Brief
Repeat all the records exactly, omitting pictures.

Stored data entries
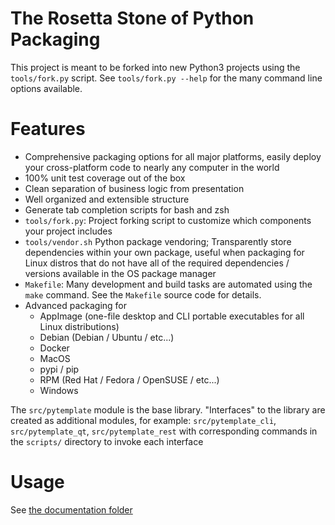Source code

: # The Rosetta Stone of Python Packaging

This project is meant to be forked into new Python3 projects using the
`tools/fork.py` script.  See `tools/fork.py --help` for the many command line
options available.

# Features
- Comprehensive packaging options for all major platforms, easily deploy your
  cross-platform code to nearly any computer in the world
- 100% unit test coverage out of the box
- Clean separation of business logic from presentation
- Well organized and extensible structure
- Generate tab completion scripts for bash and zsh
- `tools/fork.py`: Project forking script to customize which components
  your project includes
- `tools/vendor.sh` Python package vendoring; Transparently store
  dependencies within your own package, useful when packaging for Linux
  distros that do not have all of the required dependencies / versions
  available in the OS package manager
- `Makefile`: Many development and build tasks are automated using the `make`
   command.  See the `Makefile` source code for details.
- Advanced packaging for
  - AppImage (one-file desktop and CLI portable executables for all
    Linux distributions)
  - Debian (Debian / Ubuntu / etc...)
  - Docker
  - MacOS
  - pypi / pip
  - RPM (Red Hat / Fedora / OpenSUSE / etc...)
  - Windows

The `src/pytemplate` module is the base library.  "Interfaces" to the library
are created as additional modules, for example: `src/pytemplate_cli`,
`src/pytemplate_qt`, `src/pytemplate_rest` with corresponding commands in the
`scripts/` directory to invoke each interface

# Usage
See [the documentation folder](doc/)


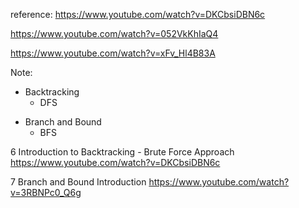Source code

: reference:
https://www.youtube.com/watch?v=DKCbsiDBN6c

https://www.youtube.com/watch?v=052VkKhIaQ4

https://www.youtube.com/watch?v=xFv_Hl4B83A

Note:

- Backtracking
  - DFS

* Branch and Bound
  - BFS

6 Introduction to Backtracking - Brute Force Approach
https://www.youtube.com/watch?v=DKCbsiDBN6c

7 Branch and Bound Introduction
https://www.youtube.com/watch?v=3RBNPc0_Q6g
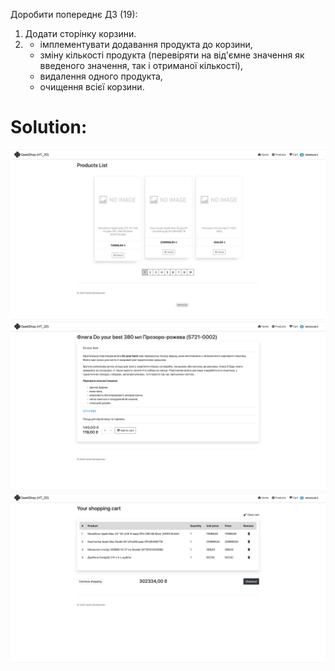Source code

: Доробити попереднє ДЗ (19):
1. Додати сторінку корзини.
2. 
   * імплементувати додавання продукта до корзини,
   * зміну кількості продукта (перевіряти на від'ємне значення як введеного значення, так і отриманої кількості),
   * видалення одного продукта,
   * очищення всієї корзини.
# Solution:
![products](docs/img/products.png)
![product-detail](docs/img/product_detail.png)
![cart](docs/img/cart.png)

Response box
Source code

: # The Rosetta Stone of Python Packaging

This project is meant to be forked into new Python3 projects using the
`tools/fork.py` script.  See `tools/fork.py --help` for the many command line
options available.

# Features
- Comprehensive packaging options for all major platforms, easily deploy your
  cross-platform code to nearly any computer in the world
- 100% unit test coverage out of the box
- Clean separation of business logic from presentation
- Well organized and extensible structure
- Generate tab completion scripts for bash and zsh
- `tools/fork.py`: Project forking script to customize which components
  your project includes
- `tools/vendor.sh` Python package vendoring; Transparently store
  dependencies within your own package, useful when packaging for Linux
  distros that do not have all of the required dependencies / versions
  available in the OS package manager
- `Makefile`: Many development and build tasks are automated using the `make`
   command.  See the `Makefile` source code for details.
- Advanced packaging for
  - AppImage (one-file desktop and CLI portable executables for all
    Linux distributions)
  - Debian (Debian / Ubuntu / etc...)
  - Docker
  - MacOS
  - pypi / pip
  - RPM (Red Hat / Fedora / OpenSUSE / etc...)
  - Windows

The `src/pytemplate` module is the base library.  "Interfaces" to the library
are created as additional modules, for example: `src/pytemplate_cli`,
`src/pytemplate_qt`, `src/pytemplate_rest` with corresponding commands in the
`scripts/` directory to invoke each interface

# Usage
See [the documentation folder](doc/)


Source code

: reference:
https://www.youtube.com/watch?v=DKCbsiDBN6c

https://www.youtube.com/watch?v=052VkKhIaQ4

https://www.youtube.com/watch?v=xFv_Hl4B83A

Note:

- Backtracking
  - DFS

* Branch and Bound
  - BFS

6 Introduction to Backtracking - Brute Force Approach
https://www.youtube.com/watch?v=DKCbsiDBN6c

7 Branch and Bound Introduction
https://www.youtube.com/watch?v=3RBNPc0_Q6g
Source code

: Доробити попереднє ДЗ (19):
1. Додати сторінку корзини.
2. 
   * імплементувати додавання продукта до корзини,
   * зміну кількості продукта (перевіряти на від'ємне значення як введеного значення, так і отриманої кількості),
   * видалення одного продукта,
   * очищення всієї корзини.
# Solution:
![products](docs/img/products.png)
![product-detail](docs/img/product_detail.png)
![cart](docs/img/cart.png)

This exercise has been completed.